LaGrange College is in the process of updating its master plan and has been working with an architectural firm to assess the existing condition and functionality of facilities, including Henry Hall.

After a thorough examination, it was decided that the 50-year residence hall would be slated for removal this summer.

“Unfortunately, Henry Hall could no longer be adapted for the future needs of our growing student population,” said Dr. John Head, Vice President for Enrollment Management and Student Experience. “The building’s renovation, including new electrical, water and HVAC systems, would have cost nearly the amount of a new structure.”

At the news of Henry Hall’s removal, Hartman said current students are excited about the prospect of new housing. However, alumni are a bit sad about saying farewell to the dormitory.

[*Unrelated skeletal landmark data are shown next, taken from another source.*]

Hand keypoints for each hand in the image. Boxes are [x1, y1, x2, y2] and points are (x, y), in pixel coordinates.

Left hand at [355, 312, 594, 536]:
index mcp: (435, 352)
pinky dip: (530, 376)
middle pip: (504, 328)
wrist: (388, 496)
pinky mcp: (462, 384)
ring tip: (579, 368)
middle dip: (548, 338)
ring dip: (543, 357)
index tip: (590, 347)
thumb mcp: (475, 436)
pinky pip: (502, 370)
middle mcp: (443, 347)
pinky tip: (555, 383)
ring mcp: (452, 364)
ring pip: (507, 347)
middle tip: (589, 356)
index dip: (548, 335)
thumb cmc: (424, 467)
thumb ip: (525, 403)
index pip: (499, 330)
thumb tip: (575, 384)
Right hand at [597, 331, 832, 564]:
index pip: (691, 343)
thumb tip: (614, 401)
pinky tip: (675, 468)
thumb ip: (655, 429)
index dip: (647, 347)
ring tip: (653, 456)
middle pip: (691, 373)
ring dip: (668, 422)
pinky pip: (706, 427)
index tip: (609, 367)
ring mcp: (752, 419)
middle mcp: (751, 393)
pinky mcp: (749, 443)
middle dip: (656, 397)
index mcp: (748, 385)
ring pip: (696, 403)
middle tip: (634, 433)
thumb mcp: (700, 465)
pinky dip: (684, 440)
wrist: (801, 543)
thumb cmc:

At the time of publishing, many options are being discussed for the space and how to meet future the residential needs of an expanding student population.

“For the immediate future, it will be green space,” Hartman said. “The college is currently working through a master planning process, and it will identify the best options. Some have suggested an outdoor classroom.”

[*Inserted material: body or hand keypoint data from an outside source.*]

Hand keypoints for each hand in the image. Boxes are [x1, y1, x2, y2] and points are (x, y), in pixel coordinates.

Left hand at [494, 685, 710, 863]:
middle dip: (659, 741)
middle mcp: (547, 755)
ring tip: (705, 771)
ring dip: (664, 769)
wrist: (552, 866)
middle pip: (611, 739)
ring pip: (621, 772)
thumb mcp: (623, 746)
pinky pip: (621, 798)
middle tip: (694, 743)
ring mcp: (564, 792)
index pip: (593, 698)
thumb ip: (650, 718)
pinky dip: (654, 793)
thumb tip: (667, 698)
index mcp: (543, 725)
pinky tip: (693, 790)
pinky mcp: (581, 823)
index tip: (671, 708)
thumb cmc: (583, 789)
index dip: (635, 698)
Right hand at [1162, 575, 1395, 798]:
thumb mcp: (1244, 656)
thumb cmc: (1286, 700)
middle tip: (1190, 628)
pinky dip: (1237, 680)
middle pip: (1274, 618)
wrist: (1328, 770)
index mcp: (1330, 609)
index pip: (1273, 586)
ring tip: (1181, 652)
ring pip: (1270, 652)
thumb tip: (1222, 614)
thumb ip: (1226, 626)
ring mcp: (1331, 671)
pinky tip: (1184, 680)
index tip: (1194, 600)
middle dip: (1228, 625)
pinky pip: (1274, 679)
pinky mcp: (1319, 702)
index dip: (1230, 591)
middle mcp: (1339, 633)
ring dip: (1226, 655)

As the farewell for Henry Hall draws near, LaGrange College alumni have been sharing stories from their time in the dormitory. The college published some of those stories in an article on its website this week.

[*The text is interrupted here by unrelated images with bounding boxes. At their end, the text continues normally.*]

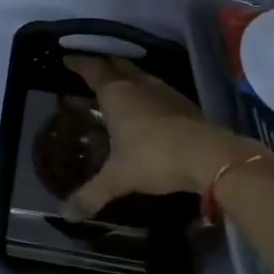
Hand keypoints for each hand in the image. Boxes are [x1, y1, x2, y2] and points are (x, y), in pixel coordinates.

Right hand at [60, 55, 249, 220]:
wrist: (207, 155)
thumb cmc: (154, 157)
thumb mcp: (118, 178)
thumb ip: (91, 194)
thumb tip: (65, 214)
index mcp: (116, 93)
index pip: (92, 69)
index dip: (78, 62)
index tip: (67, 59)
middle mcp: (137, 84)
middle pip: (116, 64)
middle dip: (102, 65)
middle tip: (90, 73)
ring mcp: (162, 90)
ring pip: (138, 74)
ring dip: (125, 77)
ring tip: (117, 89)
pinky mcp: (182, 101)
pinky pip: (156, 88)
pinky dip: (145, 91)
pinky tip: (146, 107)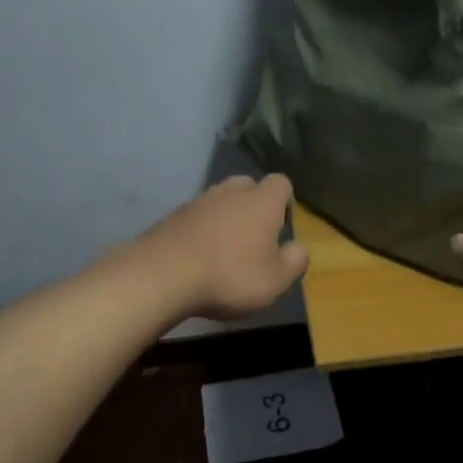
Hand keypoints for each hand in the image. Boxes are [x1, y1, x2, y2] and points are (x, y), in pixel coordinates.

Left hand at [133, 174, 310, 320]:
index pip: (281, 182)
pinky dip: (201, 230)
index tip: (282, 228)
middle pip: (248, 185)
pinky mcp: (172, 216)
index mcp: (261, 201)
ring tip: (225, 250)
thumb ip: (295, 261)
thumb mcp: (276, 280)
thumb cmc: (230, 276)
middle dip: (254, 206)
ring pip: (220, 200)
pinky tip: (198, 257)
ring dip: (226, 218)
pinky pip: (196, 216)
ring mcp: (198, 201)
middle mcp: (230, 192)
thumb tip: (300, 248)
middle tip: (254, 238)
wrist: (162, 275)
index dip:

Alum George Wheelock, class of 1975, said he lived in Henry Hall for the last three years of his time at the college.

“Room 103 was my home. Being on the first floor was a definite advantage because only the west side of the building had rooms,” Wheelock said. “To keep us in order was our ‘house mother’ Mrs. Alvia Hitchcock, who was a saint.”

Typical resident hall shenanigans kept former Dean of Students John Love very busy, Wheelock said. 

“One night, some fraternity brothers found a Billy goat and brought him over to a fellow’s room. Another instance involved some guys moving the Coke machine into the elevator,” Wheelock said. “Dean Love not only kept us in line but would also go to bat for us if he thought it would make a difference.”

Adrianne Brown Cantrell, class of 2008, lived in Henry Hall and said she enjoyed socializing with sorority sisters who stayed on her floor.

“It was fun being around friends. Sometimes we would people-watch from the balconies,” Cantrell said.

Riley Hammett, class of 2022, said the building had beautiful views of campus. During her time there, she worked as a resident advisor (RA) at Henry Hall.

“Everyone who had the opportunity to live in Henry or visit Henry could see the lovely view from the back and front of campus,” she said. “You could always see students enjoying themselves on the quad, making the climb up the steps to the main campus or entering the library or café.”

Hammett said Henry Hall’s rooftop had the best view of the campus.

“The access to the top of the building is locked for safety, but a group of RAs and I had the chance to sneak a peek of the rooftop,” she said. “After a long hard day of RA training, we enjoyed the best bird’s eye view of campus.”

In celebration of the longtime facility, the college will host a farewell gathering on Thursday, April 20, at 6 p.m., at Caswell Plaza, overlooking Henry Hall. Guests are encouraged to dress up in ‘70s attire.